■ Okuma metni:

Bu asırda davet taşıyıcısının üzerine düşen, köklü değişime davet eden peygamberlerin görevine benzer büyük bir görev üstlendiklerinin bilincinde olmasıdır.Zira Allahu Teala şöyle buyurmuştur: قَدْ كَانَتْ لَكُمْ أُسْوَةٌ حَسَنَةٌ فِي إِبْرَاهِيمَ وَالَّذِينَ مَعَهُ إِذْ قَالُوا لِقَوْمِهِمْ إِنَّا بُرَآءُ مِنْكُمْ وَمِمَّا تَعْبُدُونَ مِنْ دُونِ اللَّهِ كَفَرْنَا بِكُمْ وَبَدَا بَيْنَنَا وَبَيْنَكُمُ الْعَدَاوَةُ وَالْبَغْضَاءُ أَبَدًا “İbrahim'de ve onunla beraber olanlarda, sizin için gerçekten güzel bir örnek vardır. Onlar kavimlerine demişlerdi ki: «Biz sizden ve Allah'ı bırakıp taptıklarınızdan uzağız. Sizi tanımıyoruz. sizinle bizim aramızda sürekli bir düşmanlık ve öfke belirmiştir.” [Mümtehine 4]Dolayısıyla davet taşıyıcısının aşağıdaki sıfatlarla süslenmesi gerekir:
Ne kadar kısıtlama, hapis cezası veya medya çarpıtmasıyla karşılaşırsa karşılaşsın hak üzere sebat etmek.

■ Verilen malzeme:
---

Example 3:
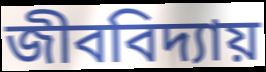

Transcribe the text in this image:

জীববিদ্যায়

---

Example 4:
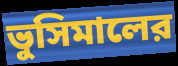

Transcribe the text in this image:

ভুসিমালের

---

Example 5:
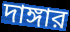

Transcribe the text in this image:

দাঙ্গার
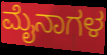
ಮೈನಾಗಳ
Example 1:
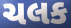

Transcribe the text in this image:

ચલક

==

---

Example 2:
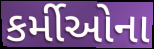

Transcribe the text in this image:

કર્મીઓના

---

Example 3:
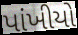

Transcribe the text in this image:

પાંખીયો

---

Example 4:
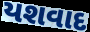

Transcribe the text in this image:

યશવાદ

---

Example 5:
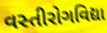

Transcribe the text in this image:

■ Yapılacaklar:
- a) Aşağıdaki ifadeler davet taşıyıcısı hakkındaki metinle örtüşüyor mu? Her biri için evet ya da hayır deyip kararı belirleyen sözleri metinden aynen aktarın.
(i) Davet taşıyıcısı, peygamberlerin görevine benzer büyük bir görev üstlendiğinin bilincinde olmalıdır.
(ii) Metinde alıntılanan ayet Bakara suresinden alınmıştır.
(iii) Davet taşıyıcısı hapis cezasıyla karşılaştığında hak üzere sebat etmekten vazgeçebilir.
- b) Davet taşıyıcısı hakkındaki metni kaldığı yerden devam ettirir misiniz?

■ Görev sonuçları:
- a)
(i) Evet: "köklü değişime davet eden peygamberlerin görevine benzer büyük bir görev üstlendiklerinin bilincinde olmasıdır"
(ii) Hayır: "[Mümtehine 4]"
(iii) Hayır: "Ne kadar kısıtlama, hapis cezası veya medya çarpıtmasıyla karşılaşırsa karşılaşsın hak üzere sebat etmek."

- b)
Belalara sabretmekle birlikte yardımın Allah Azze ve Celle'nin elinde olduğuna ve O'nun mümin ve çalışan kullarına istihlaf ve iktidarı vaat ettiğine inanmak.
İslam'ın siyasi hükümlerine ilişkin gerçek bir bilinç; şöyle ki, Batı'nın projelerine aldanmamak veya orta çözümlere kaymamak.
Ümmete, sadece duygusal olarak değil, fikri olarak liderlik etme gücü; bu da açık ve pratik bir proje, yani Raşidi Hilafet projesini sunarak olacaktır.
Allah Azze ve Celle'ye karşı ihlaslı olmak; dolayısıyla mevki, makam ve övgü talep etmemek, aksine sadece Allah'ı razı etmek ve O'nun dinini yeryüzünde ikame etmek için çalışmak.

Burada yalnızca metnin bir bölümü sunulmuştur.